Sport : Wie im Training

Alba Berlins Basketballer gewinnt bei Avitos Gießen 92:72

Jürgen Heide

Von Jürgen Heide

Gießen. Erst ein Spiel in der Basketball-Bundesliga gewonnen, einen Spieler – Roman Horvat – wegen mangelnder Leistung rausgeschmissen und gerade erst einen neuen Spielmacher verpflichtet, der integriert werden muss. Allzu optimistisch konnte der bisherige Tabellenvorletzte Avitos Gießen gestern nicht in das Nachholspiel gegen den in sieben Bundesligaspielen ungeschlagenen Deutschen Meister Alba Berlin gehen. Doch zumindest einer rechnete mit einem „engen Spiel“: Robert Mayer, Albas Geschäftsführer. Schließlich hätten die Berliner 48 Stunden zuvor viel Kraft im Euroleaguespiel gegen Pau-Orthez gelassen. Nach 16-Punkte-Rückstand hatte Alba dank großer Energieleistung noch gewonnen.

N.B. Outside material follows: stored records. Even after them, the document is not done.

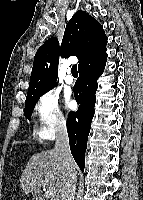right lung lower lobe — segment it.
I'll return each mask as SVG.
<instances>
[{
  "instance_id": "right-lung-lower-lobe-1",
  "label": "right lung lower lobe",
  "mask_w": 143,
  "mask_h": 200,
  "mask_svg": "<svg viewBox=\"0 0 143 200\" xmlns=\"http://www.w3.org/2000/svg\"><path fill=\"white\" fill-rule=\"evenodd\" d=\"M107 60L106 49L94 56L79 68V79L73 88L74 96L79 104L76 112H70L67 119V131L71 153L84 170V156L87 147L91 121L94 116L95 93L97 79L103 73Z\"/></svg>"
}]
</instances>
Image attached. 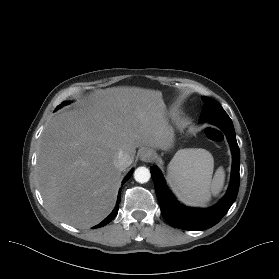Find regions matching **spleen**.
Here are the masks:
<instances>
[{
	"instance_id": "3e777b00",
	"label": "spleen",
	"mask_w": 279,
	"mask_h": 279,
	"mask_svg": "<svg viewBox=\"0 0 279 279\" xmlns=\"http://www.w3.org/2000/svg\"><path fill=\"white\" fill-rule=\"evenodd\" d=\"M214 160L205 149L179 151L168 167V180L176 196L190 206H205L224 185L225 172L219 167L213 178Z\"/></svg>"
}]
</instances>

Dass Mayer den Gießenern so viel zutraute lag möglicherweise daran, dass er noch eine gewisse Sympathie für den Klub hegt – er war dort bis 1998 Manager. Doch sein alter Klub hatte gegen den neuen keine Chance: Auch ohne die immer noch verletzten Nationalspieler Jörg Lütcke und Henrik Rödl siegten die Gäste 92:72 (42:36). In einer über lange Strecken zerfahrenen Partie führte Alba schon nach fünf Minuten 13:7, sieben Punkte dazu steuerte Quadre Lollis bei. Doch ein gemütlicher Abend wurde es vorerst nicht für die Gäste – nach dem ersten Viertel lag Alba plötzlich 18:20 zurück. Mithat Demirel, der für den schnell mit zwei Fouls vorbelasteten DeJuan Collins ins Spiel kam, brachte sein Team mit zwei erfolgreichen Dreipunktewürfen wieder in Front. Zur Halbzeit hatten sich die Berliner eine Sechs-Punkte-Führung erspielt. Erheblichen Anteil daran hatte Lollis mit 13 Punkten und 7 Rebounds. Bester Werfer zur Pause war Gießens Björn-Aubre McKie (14 Punkte/insgesamt 25).

Alba agierte im dritten Durchgang so souverän (57:43), dass Trainer Emir Mutapcic Nachwuchsspieler Guido Grünheid einwechselte. Als der 20-Jährige mit Gießens James Hamilton rangelte und beim Aufstehen nachtrat, wurde die Partie hektisch und Gießen verkürzte mit sieben Punkte in Folge auf 57:65. Doch Albas Sieg war nie in Gefahr, das vierte Viertel geriet nach einer 10:0-Serie von Alba zum Trainingsspiel, Gießen hatte nichts mehr entgegenzusetzen. Beste Werfer bei Berlin waren Lollis (20 Punkte/10 Rebounds) und Jovo Stanojevic (19/9).

Nach dem Stress der vergangenen Tage können zumindest die Nicht-Nationalspieler etwas verschnaufen. Wegen der EM-Qualifikationsspiele der deutschen Nationalmannschaft, für die auch die Berliner Mithat Demirel, Marko Pesic und Stefano Garris nominiert sind, ist zwei Wochen Spielpause.